Luteinizing hormone-releasing hormone (LHRH)- and (hydroxyproline9)LHRH-stimulated human chorionic gonadotropin secretion from perifused first trimester placental cells.

Abstract

(Hydroxyproline9)LHRH [(Hyp9)LHRH] has been isolated from human, sheep, rodent, and frog hypothalamus. (Hyp9)LHRH is the major LHRH moiety in fetal rat hypothalamus. This study compared 1) synthetic LHRH-stimulated hCG secretion from term trophoblast vs. first trimester placental cells and 2) the ability and specificity with which synthetic LHRH and (Hyp9)LHRH could stimulate hCG secretion from 8- to 12-week gestation placenta. Physically dissociated cells from multiple placentae were pooled, plated on microcarrier beads, and perifused in 1.5-ml chambers (1.5 x 10(6) cells/chamber). Effluent fractions were analyzed for hCG. Each chamber was its own control. Basal hCG secretion did not depend upon exogenous LHRH stimulation. The amplitude of LHRH-stimulated hCG pulses was greater from first trimester placental than term trophoblast cells (mean +/- SEM, 6.99 +/- 1.47 vs. 0.50 +/- 0.05 mIU/ml perifusate; peak minus basal; n = 4 chambers; P less than 0.01). LHRH and (Hyp9)LHRH (10(-9) M) increased hCG secretion from first trimester placental cells (5.02 +/- 1.29 vs. 8.64 +/- 1.61 and 4.36 +/- 0.58 vs. 7.44 +/- 1.01 mIU/ml; n = 15 and 9, respectively; P less than 0.01).
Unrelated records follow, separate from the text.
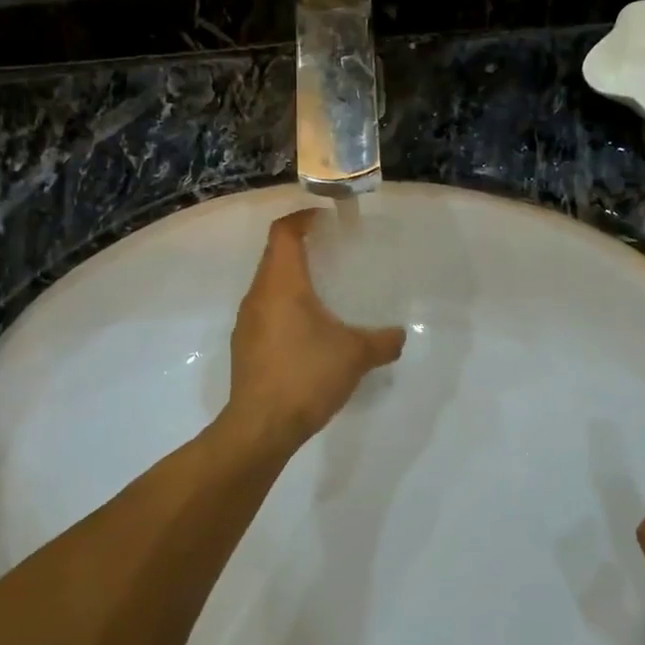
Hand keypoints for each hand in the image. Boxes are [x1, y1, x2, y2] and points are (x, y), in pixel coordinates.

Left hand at [226, 210, 404, 448]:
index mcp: (281, 284)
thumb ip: (382, 342)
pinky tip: (307, 331)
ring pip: (268, 286)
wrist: (261, 426)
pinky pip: (265, 312)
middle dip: (301, 248)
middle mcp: (258, 296)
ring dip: (292, 281)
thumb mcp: (355, 356)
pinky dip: (285, 308)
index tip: (324, 218)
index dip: (302, 218)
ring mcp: (247, 322)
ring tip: (323, 291)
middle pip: (274, 256)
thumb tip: (399, 336)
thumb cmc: (306, 376)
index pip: (284, 233)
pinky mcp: (245, 347)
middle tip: (332, 252)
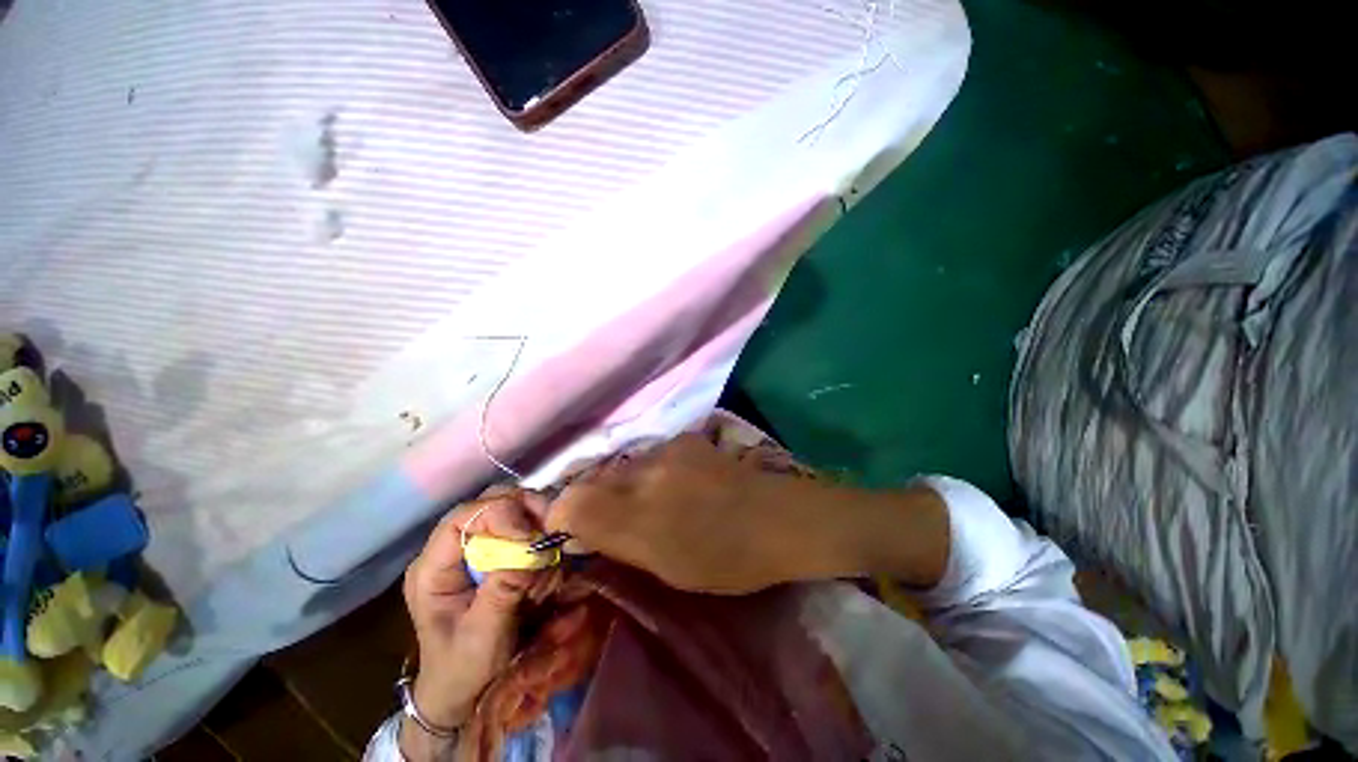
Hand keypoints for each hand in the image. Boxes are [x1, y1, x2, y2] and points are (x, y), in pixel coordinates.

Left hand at [401, 487, 546, 745]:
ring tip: (548, 555)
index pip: (463, 518)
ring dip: (535, 525)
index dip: (500, 514)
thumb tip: (531, 549)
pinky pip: (521, 528)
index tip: (531, 536)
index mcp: (432, 568)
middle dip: (524, 512)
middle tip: (551, 530)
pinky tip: (544, 564)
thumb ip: (503, 591)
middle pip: (489, 504)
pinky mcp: (493, 554)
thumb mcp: (482, 636)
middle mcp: (451, 549)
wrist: (462, 690)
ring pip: (510, 510)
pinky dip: (539, 539)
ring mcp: (473, 549)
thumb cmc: (463, 669)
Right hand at [546, 434, 809, 593]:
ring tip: (651, 501)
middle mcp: (645, 476)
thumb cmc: (726, 559)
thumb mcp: (666, 569)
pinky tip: (675, 482)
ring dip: (624, 485)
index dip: (561, 514)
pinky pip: (649, 455)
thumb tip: (580, 526)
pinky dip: (650, 471)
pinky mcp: (684, 438)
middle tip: (614, 520)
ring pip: (623, 467)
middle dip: (593, 499)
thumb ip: (618, 542)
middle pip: (594, 480)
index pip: (572, 503)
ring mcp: (666, 451)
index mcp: (639, 520)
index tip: (570, 530)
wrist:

At the concentrations used, LHRH and (Hyp9)LHRH seemed to stimulate hCG secretion equipotently (P greater than 0.05). Simultaneous perifusion with an LHRH antagonist, (Nal-Glu)LHRH blocked the hCG secretory response to LHRH or (Hyp9)LHRH (equimolar 10(-9) M concentrations; n = 5; P less than 0.05). (Nal-Glu)LHRH alone (10(-9) M) did not affect hCG secretion (n = 5; P greater than 0.05). The results suggested that first trimester placental cells are more responsive to LHRH than are term trophoblast cells. (Hyp9)LHRH is a potential physiological secretagogue of hCG.